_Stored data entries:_
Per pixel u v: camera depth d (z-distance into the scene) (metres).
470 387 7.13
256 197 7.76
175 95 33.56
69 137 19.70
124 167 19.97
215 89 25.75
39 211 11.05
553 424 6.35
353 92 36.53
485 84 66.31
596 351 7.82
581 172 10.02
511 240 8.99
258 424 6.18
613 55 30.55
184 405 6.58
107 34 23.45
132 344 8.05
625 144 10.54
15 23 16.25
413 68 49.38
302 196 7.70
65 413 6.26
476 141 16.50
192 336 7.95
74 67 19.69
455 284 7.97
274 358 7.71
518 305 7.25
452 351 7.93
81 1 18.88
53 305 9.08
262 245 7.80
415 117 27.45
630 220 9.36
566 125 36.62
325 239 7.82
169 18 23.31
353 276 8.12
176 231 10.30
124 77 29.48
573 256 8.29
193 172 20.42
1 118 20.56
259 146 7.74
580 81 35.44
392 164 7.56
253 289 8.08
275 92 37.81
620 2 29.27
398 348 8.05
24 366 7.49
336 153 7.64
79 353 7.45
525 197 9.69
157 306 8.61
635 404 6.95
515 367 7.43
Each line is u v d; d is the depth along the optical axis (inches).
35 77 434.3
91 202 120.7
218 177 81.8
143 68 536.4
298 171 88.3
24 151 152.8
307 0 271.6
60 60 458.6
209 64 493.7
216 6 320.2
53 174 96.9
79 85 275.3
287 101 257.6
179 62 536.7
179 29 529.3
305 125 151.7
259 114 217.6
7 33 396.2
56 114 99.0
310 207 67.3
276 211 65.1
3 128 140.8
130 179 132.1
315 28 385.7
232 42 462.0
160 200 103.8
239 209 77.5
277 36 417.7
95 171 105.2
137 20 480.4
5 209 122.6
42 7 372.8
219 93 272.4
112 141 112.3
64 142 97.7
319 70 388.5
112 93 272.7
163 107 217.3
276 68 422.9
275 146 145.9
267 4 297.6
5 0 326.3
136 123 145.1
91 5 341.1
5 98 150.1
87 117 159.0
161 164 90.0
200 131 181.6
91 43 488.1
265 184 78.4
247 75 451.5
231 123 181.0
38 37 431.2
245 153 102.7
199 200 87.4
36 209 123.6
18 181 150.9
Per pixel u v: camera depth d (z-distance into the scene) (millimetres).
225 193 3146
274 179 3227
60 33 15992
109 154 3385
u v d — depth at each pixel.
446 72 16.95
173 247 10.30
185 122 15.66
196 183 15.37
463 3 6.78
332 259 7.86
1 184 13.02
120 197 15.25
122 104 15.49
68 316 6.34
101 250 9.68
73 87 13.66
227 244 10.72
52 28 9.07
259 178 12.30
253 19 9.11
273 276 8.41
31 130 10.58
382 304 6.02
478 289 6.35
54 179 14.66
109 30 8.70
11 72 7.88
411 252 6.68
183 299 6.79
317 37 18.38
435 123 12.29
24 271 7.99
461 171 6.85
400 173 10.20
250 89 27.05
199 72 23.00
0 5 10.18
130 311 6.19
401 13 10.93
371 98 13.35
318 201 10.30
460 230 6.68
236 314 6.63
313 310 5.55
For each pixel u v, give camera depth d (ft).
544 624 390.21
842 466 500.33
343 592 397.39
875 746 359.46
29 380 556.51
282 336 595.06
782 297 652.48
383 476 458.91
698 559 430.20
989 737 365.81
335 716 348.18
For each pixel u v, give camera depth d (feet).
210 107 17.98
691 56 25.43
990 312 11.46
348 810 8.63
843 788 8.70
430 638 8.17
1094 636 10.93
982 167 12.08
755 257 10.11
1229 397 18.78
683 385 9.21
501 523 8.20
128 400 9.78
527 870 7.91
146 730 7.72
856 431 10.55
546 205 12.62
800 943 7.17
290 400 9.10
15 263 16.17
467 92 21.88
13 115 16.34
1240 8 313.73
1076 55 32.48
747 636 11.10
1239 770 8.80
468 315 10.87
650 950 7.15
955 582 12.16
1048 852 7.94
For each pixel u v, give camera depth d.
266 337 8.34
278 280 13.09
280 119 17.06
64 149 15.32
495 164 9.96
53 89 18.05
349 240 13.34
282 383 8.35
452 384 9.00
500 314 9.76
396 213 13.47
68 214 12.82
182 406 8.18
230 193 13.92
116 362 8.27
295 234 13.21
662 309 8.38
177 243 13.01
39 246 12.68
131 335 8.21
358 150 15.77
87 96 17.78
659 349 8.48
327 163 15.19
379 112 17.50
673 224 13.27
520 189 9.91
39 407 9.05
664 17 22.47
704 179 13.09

_TASK INSTRUCTIONS:_ The lines needed run from the first line of the data through the line containing "630 220 9.36"; give them again exactly and nothing else.

_SOLUTION FOR THIS EXERCISE:_
Per pixel u v: camera depth d (z-distance into the scene) (metres).
470 387 7.13
256 197 7.76
175 95 33.56
69 137 19.70
124 167 19.97
215 89 25.75
39 211 11.05
553 424 6.35
353 92 36.53
485 84 66.31
596 351 7.82
581 172 10.02
511 240 8.99
258 424 6.18
613 55 30.55
184 405 6.58
107 34 23.45
132 344 8.05
625 144 10.54
15 23 16.25
413 68 49.38
302 196 7.70
65 413 6.26
476 141 16.50
192 336 7.95
74 67 19.69
455 284 7.97
274 358 7.71
518 305 7.25
452 351 7.93
81 1 18.88
53 305 9.08
262 245 7.80
415 117 27.45
630 220 9.36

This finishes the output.